● TASK DIRECTIONS: Your task is to copy each line of the records that includes the string "Solok".

● SUPPLIED INFORMATION:

★ ★ ★ ★ ★ ★ ★

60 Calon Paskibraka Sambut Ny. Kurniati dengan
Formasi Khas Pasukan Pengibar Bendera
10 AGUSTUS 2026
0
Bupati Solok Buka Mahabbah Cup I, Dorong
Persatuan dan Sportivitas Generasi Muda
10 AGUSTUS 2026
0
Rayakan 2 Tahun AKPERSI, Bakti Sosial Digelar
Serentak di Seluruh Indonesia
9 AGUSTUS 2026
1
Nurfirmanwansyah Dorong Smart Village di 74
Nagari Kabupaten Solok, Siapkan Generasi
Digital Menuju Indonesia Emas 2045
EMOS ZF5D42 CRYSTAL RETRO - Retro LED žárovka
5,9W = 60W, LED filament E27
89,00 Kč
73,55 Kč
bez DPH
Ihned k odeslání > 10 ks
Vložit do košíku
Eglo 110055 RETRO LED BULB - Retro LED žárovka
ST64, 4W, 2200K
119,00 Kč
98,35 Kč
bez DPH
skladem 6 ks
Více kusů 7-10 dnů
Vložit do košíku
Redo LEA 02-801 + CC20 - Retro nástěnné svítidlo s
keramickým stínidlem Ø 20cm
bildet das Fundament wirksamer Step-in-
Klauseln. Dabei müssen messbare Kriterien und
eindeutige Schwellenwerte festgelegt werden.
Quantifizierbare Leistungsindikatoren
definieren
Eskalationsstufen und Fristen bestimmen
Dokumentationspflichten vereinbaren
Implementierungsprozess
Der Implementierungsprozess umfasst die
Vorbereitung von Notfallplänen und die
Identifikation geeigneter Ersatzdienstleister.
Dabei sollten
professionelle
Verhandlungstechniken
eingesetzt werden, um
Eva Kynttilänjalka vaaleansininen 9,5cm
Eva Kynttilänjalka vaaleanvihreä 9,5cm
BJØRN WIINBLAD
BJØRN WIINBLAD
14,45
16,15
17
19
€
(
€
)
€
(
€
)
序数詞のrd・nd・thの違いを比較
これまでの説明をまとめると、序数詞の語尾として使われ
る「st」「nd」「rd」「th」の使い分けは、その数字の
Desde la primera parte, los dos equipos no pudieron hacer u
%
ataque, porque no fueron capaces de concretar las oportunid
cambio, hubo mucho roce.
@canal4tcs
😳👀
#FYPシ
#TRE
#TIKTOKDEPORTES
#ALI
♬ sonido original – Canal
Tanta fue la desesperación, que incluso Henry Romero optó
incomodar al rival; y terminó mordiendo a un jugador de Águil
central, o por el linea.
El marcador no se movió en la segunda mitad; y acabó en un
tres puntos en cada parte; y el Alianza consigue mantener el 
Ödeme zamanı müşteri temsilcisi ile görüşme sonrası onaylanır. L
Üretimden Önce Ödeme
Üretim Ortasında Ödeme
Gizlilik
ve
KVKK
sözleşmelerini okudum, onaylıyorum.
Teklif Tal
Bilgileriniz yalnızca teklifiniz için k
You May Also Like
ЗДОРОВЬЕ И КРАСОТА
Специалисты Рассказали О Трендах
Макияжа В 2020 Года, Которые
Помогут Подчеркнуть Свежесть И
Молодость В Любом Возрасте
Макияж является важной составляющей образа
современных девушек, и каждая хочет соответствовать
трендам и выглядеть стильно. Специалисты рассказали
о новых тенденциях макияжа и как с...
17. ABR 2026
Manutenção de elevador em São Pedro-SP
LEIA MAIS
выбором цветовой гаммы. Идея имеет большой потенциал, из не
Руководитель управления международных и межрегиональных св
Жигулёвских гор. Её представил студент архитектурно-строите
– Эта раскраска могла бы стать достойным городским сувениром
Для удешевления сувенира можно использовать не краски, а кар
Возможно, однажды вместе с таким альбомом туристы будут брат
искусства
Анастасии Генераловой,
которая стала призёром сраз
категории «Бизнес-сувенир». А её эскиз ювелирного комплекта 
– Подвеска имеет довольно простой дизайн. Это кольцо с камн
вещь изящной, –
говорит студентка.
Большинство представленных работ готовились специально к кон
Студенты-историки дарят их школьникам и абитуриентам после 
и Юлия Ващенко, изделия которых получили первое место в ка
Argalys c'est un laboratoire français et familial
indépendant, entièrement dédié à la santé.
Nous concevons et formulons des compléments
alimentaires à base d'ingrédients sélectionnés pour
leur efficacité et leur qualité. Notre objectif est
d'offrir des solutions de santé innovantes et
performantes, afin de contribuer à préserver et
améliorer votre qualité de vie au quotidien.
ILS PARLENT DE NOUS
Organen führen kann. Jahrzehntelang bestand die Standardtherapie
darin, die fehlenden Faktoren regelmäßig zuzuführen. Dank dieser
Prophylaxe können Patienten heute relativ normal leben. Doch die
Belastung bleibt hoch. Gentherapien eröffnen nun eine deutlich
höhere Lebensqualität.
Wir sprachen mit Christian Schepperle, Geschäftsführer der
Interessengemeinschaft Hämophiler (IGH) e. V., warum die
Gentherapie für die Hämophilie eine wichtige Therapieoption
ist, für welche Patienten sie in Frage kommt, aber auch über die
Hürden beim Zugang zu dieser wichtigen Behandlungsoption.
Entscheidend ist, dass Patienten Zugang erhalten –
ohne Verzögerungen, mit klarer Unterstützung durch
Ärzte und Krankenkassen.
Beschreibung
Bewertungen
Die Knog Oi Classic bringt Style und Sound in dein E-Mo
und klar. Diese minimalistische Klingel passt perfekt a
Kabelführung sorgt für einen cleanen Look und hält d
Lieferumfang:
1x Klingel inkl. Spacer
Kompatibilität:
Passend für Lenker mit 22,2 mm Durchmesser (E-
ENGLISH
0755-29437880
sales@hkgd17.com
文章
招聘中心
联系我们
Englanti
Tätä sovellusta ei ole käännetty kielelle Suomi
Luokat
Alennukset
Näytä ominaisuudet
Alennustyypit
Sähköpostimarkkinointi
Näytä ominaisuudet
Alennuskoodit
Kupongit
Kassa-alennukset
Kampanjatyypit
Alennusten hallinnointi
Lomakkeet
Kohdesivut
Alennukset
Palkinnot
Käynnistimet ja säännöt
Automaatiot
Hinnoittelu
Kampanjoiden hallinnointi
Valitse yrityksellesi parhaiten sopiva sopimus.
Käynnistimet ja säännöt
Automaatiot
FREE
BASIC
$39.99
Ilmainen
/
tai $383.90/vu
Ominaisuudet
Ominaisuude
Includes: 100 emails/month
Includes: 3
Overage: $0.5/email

★ ★ ★ ★ ★ ★ ★

● SOLUTION TO THIS EXERCISE:
Bupati Solok Buka Mahabbah Cup I, Dorong
Nagari Kabupaten Solok, Siapkan Generasi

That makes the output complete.